I'm sorry, I never got my copy! So, I didn't feel right responding.

But reading through, I can understand what your saying. I too wondered if Amanda Leigh would come back to me. However, now I feel she became a part of me when she died.

As soon as I found I was pregnant again I knew it wasn't Amanda. This was a totally different spirt and I could feel it from the start.

Of course this is how I felt it. I wonder how others feel? Maybe we can start a new thread on it and see how others feel?

I still feel Amanda's presence inside of me. She changed me profoundly and shaped the person I am today.

But my son, is not the same spirit - I'm convinced of that.

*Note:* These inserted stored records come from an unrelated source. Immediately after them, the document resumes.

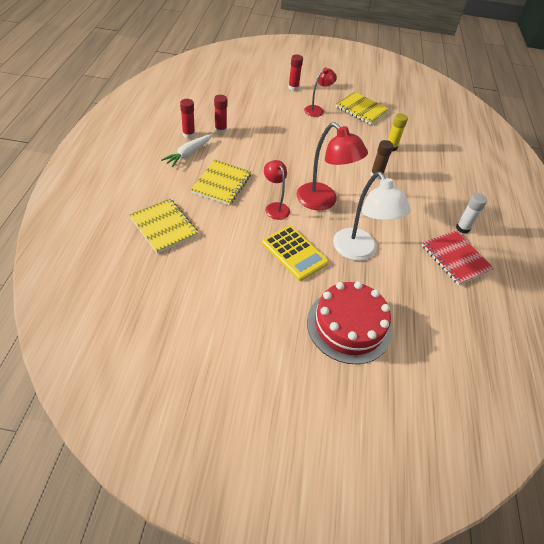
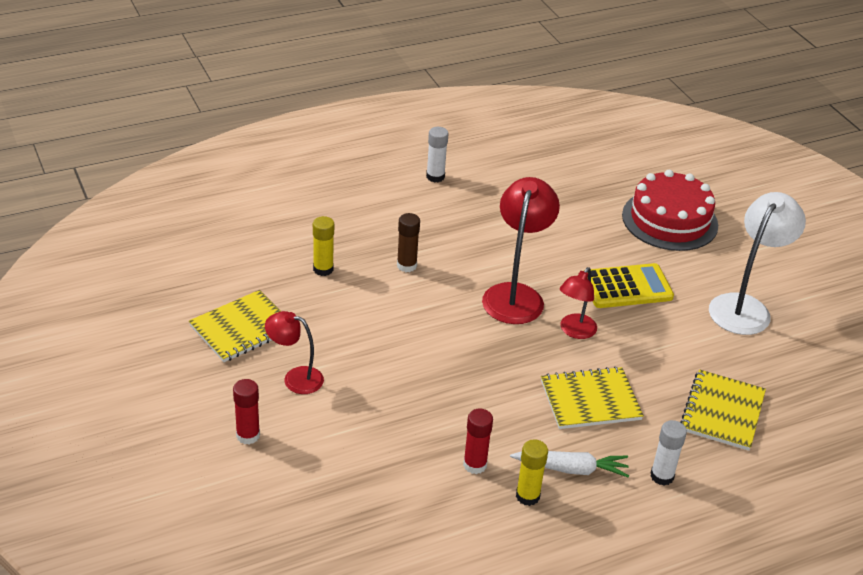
camera: 120 degrees left, 10 degrees down
(152, 178) = (662, 476): none -> white glue stick
(188, 134) = (527, 496): red glue stick -> yellow glue stick
(294, 253) = (627, 287): yellow calculator -> yellow calculator turned 60 degrees clockwise
(359, 251) = (565, 241): white lamp -> white lamp (745, 307)
(361, 109) = (242, 328): yellow notebook -> yellow notebook turned 45 degrees clockwise
(455, 258) = (492, 173): red notebook -> none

I wonder if Amanda will ever want to come back to me?


----------



## Luma (Nov 21, 2001)

I lost that baby and years later became pregnant with ds and always felt they were different boys and I always think about that babe like an older kid and like a different person.
Reading the article made me wonder though......
At the time I found peace thinking that he came for that short period of time because that was all he needed to learn whatever he'd come to learn at the time.
Still, I have lots of unaswered questions......
Also the circle of babies idea got me thinking if men have any doings in that.. Like if you have kids with 2 different husbands, will you keep the same circle of babies no matter the guy???

This is great Xiolas Momma, Im glad you revived it, I do have been thinking about it!


----------



## XM (Apr 16, 2002)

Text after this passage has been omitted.